Every entry must be output exactly as it was written.

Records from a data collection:
━━━
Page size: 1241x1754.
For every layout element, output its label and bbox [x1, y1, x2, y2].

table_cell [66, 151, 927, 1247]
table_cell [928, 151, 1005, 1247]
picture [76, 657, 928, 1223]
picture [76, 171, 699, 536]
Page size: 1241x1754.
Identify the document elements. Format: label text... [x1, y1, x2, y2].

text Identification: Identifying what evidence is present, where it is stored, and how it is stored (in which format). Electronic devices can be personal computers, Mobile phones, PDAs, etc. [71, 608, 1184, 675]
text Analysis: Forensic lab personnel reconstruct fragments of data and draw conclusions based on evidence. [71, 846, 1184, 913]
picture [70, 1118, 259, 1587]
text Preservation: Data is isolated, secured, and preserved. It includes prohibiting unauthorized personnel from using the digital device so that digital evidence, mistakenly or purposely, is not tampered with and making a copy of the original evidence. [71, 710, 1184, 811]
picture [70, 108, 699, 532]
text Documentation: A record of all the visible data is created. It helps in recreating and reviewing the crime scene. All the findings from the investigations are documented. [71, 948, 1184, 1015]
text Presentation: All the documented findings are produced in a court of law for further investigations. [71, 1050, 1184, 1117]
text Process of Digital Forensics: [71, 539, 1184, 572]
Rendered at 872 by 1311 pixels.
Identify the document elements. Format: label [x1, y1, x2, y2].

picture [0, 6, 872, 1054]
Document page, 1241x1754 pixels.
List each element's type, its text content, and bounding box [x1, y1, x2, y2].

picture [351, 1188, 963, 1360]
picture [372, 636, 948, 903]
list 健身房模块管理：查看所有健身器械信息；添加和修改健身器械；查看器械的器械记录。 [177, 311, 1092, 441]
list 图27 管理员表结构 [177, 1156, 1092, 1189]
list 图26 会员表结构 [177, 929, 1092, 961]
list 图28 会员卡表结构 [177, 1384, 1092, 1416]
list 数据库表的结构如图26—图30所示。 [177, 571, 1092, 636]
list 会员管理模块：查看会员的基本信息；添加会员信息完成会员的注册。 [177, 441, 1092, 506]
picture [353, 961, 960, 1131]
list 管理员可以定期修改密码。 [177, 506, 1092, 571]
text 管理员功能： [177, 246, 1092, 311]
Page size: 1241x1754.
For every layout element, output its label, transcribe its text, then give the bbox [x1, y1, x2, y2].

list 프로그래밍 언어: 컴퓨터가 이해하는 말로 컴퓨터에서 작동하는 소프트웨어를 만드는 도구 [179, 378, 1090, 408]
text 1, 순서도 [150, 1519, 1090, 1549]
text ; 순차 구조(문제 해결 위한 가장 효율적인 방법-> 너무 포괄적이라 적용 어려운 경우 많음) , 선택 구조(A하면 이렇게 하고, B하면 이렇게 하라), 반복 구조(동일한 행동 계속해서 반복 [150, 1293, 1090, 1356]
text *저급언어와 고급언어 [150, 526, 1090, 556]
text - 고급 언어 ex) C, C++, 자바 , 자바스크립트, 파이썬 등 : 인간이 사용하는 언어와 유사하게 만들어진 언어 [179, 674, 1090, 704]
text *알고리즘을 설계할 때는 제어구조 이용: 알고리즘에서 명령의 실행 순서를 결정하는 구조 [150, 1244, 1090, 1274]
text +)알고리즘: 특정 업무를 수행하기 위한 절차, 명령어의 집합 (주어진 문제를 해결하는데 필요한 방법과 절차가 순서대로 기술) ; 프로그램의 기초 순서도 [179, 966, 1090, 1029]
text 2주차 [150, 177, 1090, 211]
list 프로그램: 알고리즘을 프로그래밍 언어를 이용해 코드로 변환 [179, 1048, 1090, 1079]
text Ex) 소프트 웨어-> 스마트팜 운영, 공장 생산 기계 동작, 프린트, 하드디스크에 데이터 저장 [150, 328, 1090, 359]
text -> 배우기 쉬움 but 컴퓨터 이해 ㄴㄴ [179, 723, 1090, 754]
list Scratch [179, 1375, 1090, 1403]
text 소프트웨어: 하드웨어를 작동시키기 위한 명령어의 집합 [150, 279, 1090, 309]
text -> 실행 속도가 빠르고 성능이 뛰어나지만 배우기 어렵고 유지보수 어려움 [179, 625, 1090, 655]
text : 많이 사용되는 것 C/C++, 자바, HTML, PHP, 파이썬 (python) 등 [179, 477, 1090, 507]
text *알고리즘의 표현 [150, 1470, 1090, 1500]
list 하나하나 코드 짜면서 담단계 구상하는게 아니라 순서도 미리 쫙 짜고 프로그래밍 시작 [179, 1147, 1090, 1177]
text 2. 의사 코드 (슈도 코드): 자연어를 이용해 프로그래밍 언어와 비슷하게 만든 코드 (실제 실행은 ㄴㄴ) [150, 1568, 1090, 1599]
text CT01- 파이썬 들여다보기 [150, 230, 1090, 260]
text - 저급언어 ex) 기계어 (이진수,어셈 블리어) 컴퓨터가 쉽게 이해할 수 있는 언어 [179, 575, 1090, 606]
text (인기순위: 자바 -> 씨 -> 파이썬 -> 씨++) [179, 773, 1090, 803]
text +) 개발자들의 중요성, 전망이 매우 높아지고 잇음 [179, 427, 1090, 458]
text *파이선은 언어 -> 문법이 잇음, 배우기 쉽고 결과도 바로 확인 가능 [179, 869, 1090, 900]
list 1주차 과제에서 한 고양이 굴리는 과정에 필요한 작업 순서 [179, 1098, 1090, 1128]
━━━
-- Response area --
Page size: 1241x1754.
For every layout element, output its label and bbox [x1, y1, x2, y2].

table_cell [66, 151, 927, 1247]
table_cell [928, 151, 1005, 1247]
picture [76, 657, 928, 1223]
picture [76, 171, 699, 536]
Page size: 1241x1754.
Identify the document elements. Format: label text... [x1, y1, x2, y2].

text Identification: Identifying what evidence is present, where it is stored, and how it is stored (in which format). Electronic devices can be personal computers, Mobile phones, PDAs, etc. [71, 608, 1184, 675]
text Analysis: Forensic lab personnel reconstruct fragments of data and draw conclusions based on evidence. [71, 846, 1184, 913]
picture [70, 1118, 259, 1587]
text Preservation: Data is isolated, secured, and preserved. It includes prohibiting unauthorized personnel from using the digital device so that digital evidence, mistakenly or purposely, is not tampered with and making a copy of the original evidence. [71, 710, 1184, 811]
picture [70, 108, 699, 532]
text Documentation: A record of all the visible data is created. It helps in recreating and reviewing the crime scene. All the findings from the investigations are documented. [71, 948, 1184, 1015]
text Presentation: All the documented findings are produced in a court of law for further investigations. [71, 1050, 1184, 1117]
text Process of Digital Forensics: [71, 539, 1184, 572]
Rendered at 872 by 1311 pixels.
Identify the document elements. Format: label [x1, y1, x2, y2].

picture [0, 6, 872, 1054]
Document page, 1241x1754 pixels.
List each element's type, its text content, and bounding box [x1, y1, x2, y2].

picture [351, 1188, 963, 1360]
picture [372, 636, 948, 903]
list 健身房模块管理：查看所有健身器械信息；添加和修改健身器械；查看器械的器械记录。 [177, 311, 1092, 441]
list 图27 管理员表结构 [177, 1156, 1092, 1189]
list 图26 会员表结构 [177, 929, 1092, 961]
list 图28 会员卡表结构 [177, 1384, 1092, 1416]
list 数据库表的结构如图26—图30所示。 [177, 571, 1092, 636]
list 会员管理模块：查看会员的基本信息；添加会员信息完成会员的注册。 [177, 441, 1092, 506]
picture [353, 961, 960, 1131]
list 管理员可以定期修改密码。 [177, 506, 1092, 571]
text 管理员功能： [177, 246, 1092, 311]
Page size: 1241x1754.
For every layout element, output its label, transcribe its text, then give the bbox [x1, y1, x2, y2].

list 프로그래밍 언어: 컴퓨터가 이해하는 말로 컴퓨터에서 작동하는 소프트웨어를 만드는 도구 [179, 378, 1090, 408]
text 1, 순서도 [150, 1519, 1090, 1549]
text ; 순차 구조(문제 해결 위한 가장 효율적인 방법-> 너무 포괄적이라 적용 어려운 경우 많음) , 선택 구조(A하면 이렇게 하고, B하면 이렇게 하라), 반복 구조(동일한 행동 계속해서 반복 [150, 1293, 1090, 1356]
text *저급언어와 고급언어 [150, 526, 1090, 556]
text - 고급 언어 ex) C, C++, 자바 , 자바스크립트, 파이썬 등 : 인간이 사용하는 언어와 유사하게 만들어진 언어 [179, 674, 1090, 704]
text *알고리즘을 설계할 때는 제어구조 이용: 알고리즘에서 명령의 실행 순서를 결정하는 구조 [150, 1244, 1090, 1274]
text +)알고리즘: 특정 업무를 수행하기 위한 절차, 명령어의 집합 (주어진 문제를 해결하는데 필요한 방법과 절차가 순서대로 기술) ; 프로그램의 기초 순서도 [179, 966, 1090, 1029]
text 2주차 [150, 177, 1090, 211]
list 프로그램: 알고리즘을 프로그래밍 언어를 이용해 코드로 변환 [179, 1048, 1090, 1079]
text Ex) 소프트 웨어-> 스마트팜 운영, 공장 생산 기계 동작, 프린트, 하드디스크에 데이터 저장 [150, 328, 1090, 359]
text -> 배우기 쉬움 but 컴퓨터 이해 ㄴㄴ [179, 723, 1090, 754]
list Scratch [179, 1375, 1090, 1403]
text 소프트웨어: 하드웨어를 작동시키기 위한 명령어의 집합 [150, 279, 1090, 309]
text -> 실행 속도가 빠르고 성능이 뛰어나지만 배우기 어렵고 유지보수 어려움 [179, 625, 1090, 655]
text : 많이 사용되는 것 C/C++, 자바, HTML, PHP, 파이썬 (python) 등 [179, 477, 1090, 507]
text *알고리즘의 표현 [150, 1470, 1090, 1500]
list 하나하나 코드 짜면서 담단계 구상하는게 아니라 순서도 미리 쫙 짜고 프로그래밍 시작 [179, 1147, 1090, 1177]
text 2. 의사 코드 (슈도 코드): 자연어를 이용해 프로그래밍 언어와 비슷하게 만든 코드 (실제 실행은 ㄴㄴ) [150, 1568, 1090, 1599]
text CT01- 파이썬 들여다보기 [150, 230, 1090, 260]
text - 저급언어 ex) 기계어 (이진수,어셈 블리어) 컴퓨터가 쉽게 이해할 수 있는 언어 [179, 575, 1090, 606]
text (인기순위: 자바 -> 씨 -> 파이썬 -> 씨++) [179, 773, 1090, 803]
text +) 개발자들의 중요성, 전망이 매우 높아지고 잇음 [179, 427, 1090, 458]
text *파이선은 언어 -> 문법이 잇음, 배우기 쉽고 결과도 바로 확인 가능 [179, 869, 1090, 900]
list 1주차 과제에서 한 고양이 굴리는 과정에 필요한 작업 순서 [179, 1098, 1090, 1128]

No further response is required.